RF/microwave technologies are penetrating virtually every industry. The use of these technologies as tools, or for telecommunications purposes, is a growing trend worldwide. However, knowledge of fundamental and practical aspects of RF design is widely lacking in most industries. To help aid in providing the basics to those new to RF/microwave systems, Rohde & Schwarz prepared a white paper sharing the system level fundamentals of common RF technologies.
The basics of an RF communication system involve taking information, processing it, and transporting it over a RF medium to information processing systems at the information destination. This requires the ability to input information electrically and convert that information to an RF signal for propagation. Additionally, that signal will have to be received, processed, and converted into usable information.
Electromagnetic energy in the RF spectrum is used to transport information over long distances or at high data rates. Different standards, frequencies, and methods of transporting the data over an RF signal are used for a variety of different applications and industries. The basics components necessary for this process are transmitters, receivers, and antennas. True to their names, transmitters send data out through carrier RF signals, were receivers take that previously transmitted data and convert it to useful electrical signals. Antennas are the coupling mechanisms that enable RF energy to be sent in a controllable fashion over the “air.”

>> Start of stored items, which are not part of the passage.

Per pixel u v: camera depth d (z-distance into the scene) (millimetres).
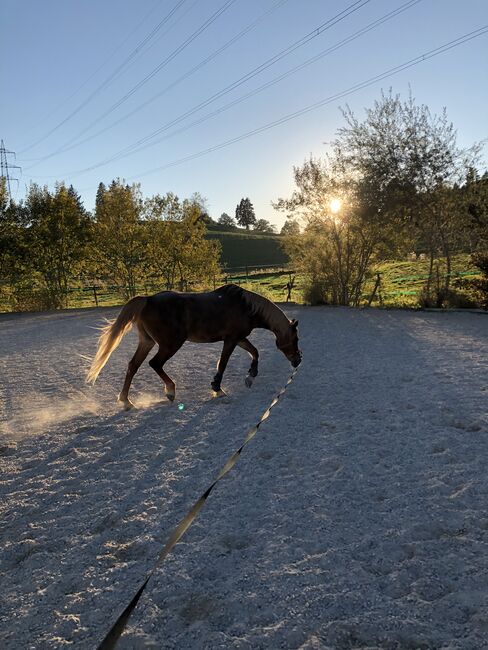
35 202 30922
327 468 4535
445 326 13656
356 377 8008
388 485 4113
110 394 8039
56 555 3344
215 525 3594
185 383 8453
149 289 31531
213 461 4871
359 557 3096
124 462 4977
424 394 6719
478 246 18297
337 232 21531
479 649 2254
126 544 3420
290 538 3350
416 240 20656
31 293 30266
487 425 5375
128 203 28891
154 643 2402
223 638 2410
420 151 18297
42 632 2564
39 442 5828
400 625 2434
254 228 168375
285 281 35500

Transmitters, receivers, and antenna are constructed of conductive/metallic components, as well as filters, amplifiers, frequency mixers, and modulators/demodulators. Filters block out certain signals from traveling further along the signal chain, where amplifiers increase the signal energy for either transmission or signal processing. Frequency mixers are used to shift the information carried in an electrical or RF signals to different frequency regimes. Modulators and demodulators convert electrical signal information into a format that is more readily transmitted and received over an RF signal path.

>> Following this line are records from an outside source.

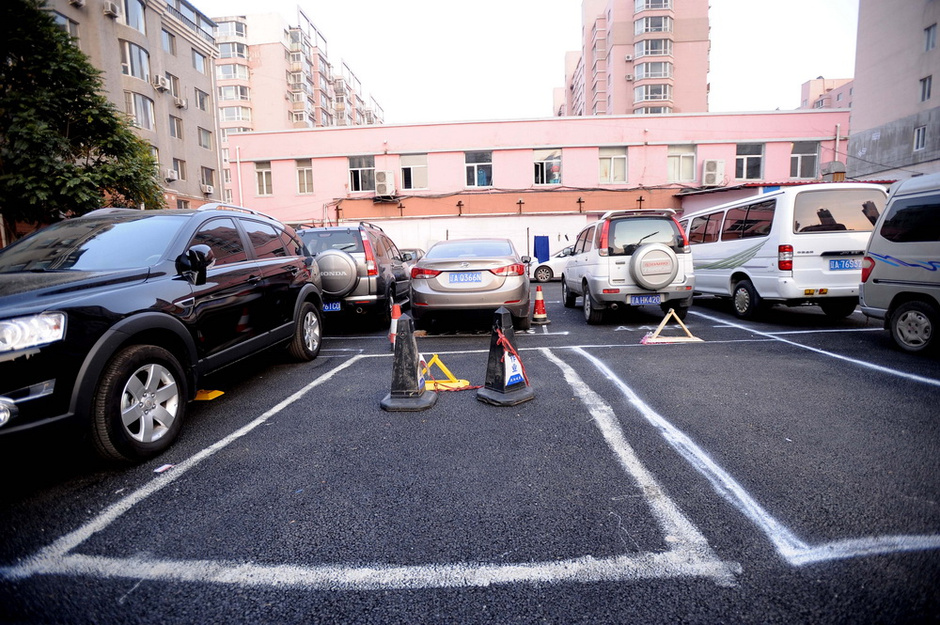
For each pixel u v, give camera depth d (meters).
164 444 3.27
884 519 2.28
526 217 22.38
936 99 24.95
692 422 3.59
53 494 2.73
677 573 1.95
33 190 9.03
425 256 7.49
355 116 90.69
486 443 3.30
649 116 21.88
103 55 21.81
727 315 8.88
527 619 1.73
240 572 2.03
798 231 7.11
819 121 21.55
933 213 5.12
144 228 4.02
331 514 2.46
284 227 5.98
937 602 1.74
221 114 60.62
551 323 8.59
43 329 2.60
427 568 2.02
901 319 5.54
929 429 3.33
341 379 5.09
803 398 4.05
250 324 4.57
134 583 1.97
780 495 2.53
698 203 20.92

The operation of these devices needs to be confirmed and verified. Test and measurement, or metrology, equipment is used to analyze the behavior of RF/microwave devices. For measuring unknown power signals, signal/spectrum analyzers are used. In order to provide a known test signal, a signal generator is employed. When an unknown systems frequency response needs to be illuminated, vector network analyzers detail system/component behavior. If a simple power measurement is needed, power meters/sensors are viable options.